*WORK ORDER*. Replace "Chrono" with "Chronograph" in the stretch of rows from the line containing "Black Bay 54" through the end, and write out only those lines with nothing else altered.

*GIVEN DATA*.
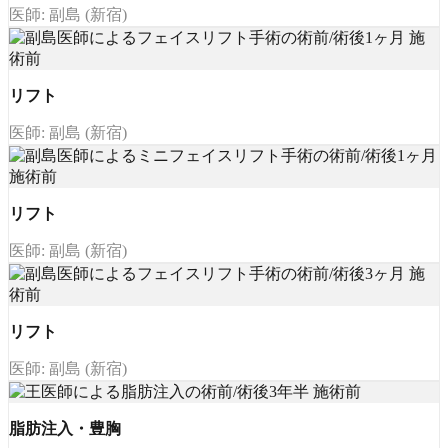
医師: 副島 (新宿)
リフト
医師: 副島 (新宿)
リフト
医師: 副島 (新宿)
リフト
医師: 副島 (新宿)
脂肪注入・豊胸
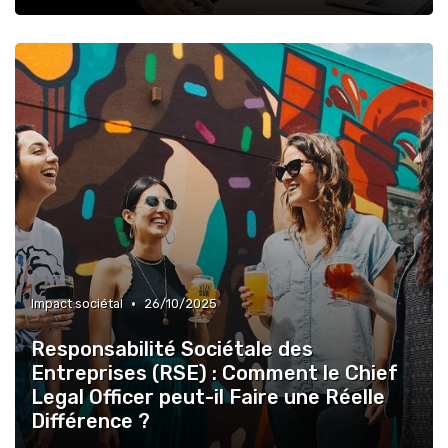
•
Impact sociétal
26/10/2025
Responsabilité Sociétale des
Entreprises (RSE) : Comment le Chief
Legal Officer peut-il Faire une Réelle
Différence ?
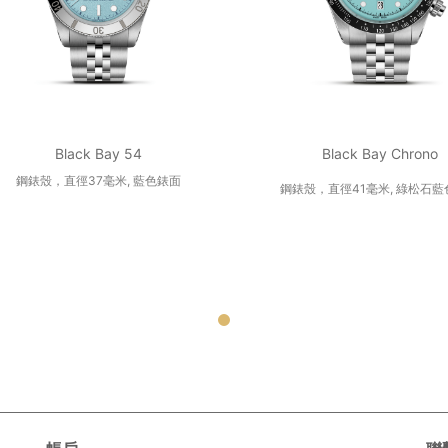
Black Bay 54
Black Bay Chrono
鋼錶殼，直徑37毫米, 藍色錶面
鋼錶殼，直徑41毫米, 綠松石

*COMPLETED EXERCISE*.
Black Bay 54
Black Bay Chronograph
鋼錶殼，直徑37毫米, 藍色錶面
鋼錶殼，直徑41毫米, 綠松石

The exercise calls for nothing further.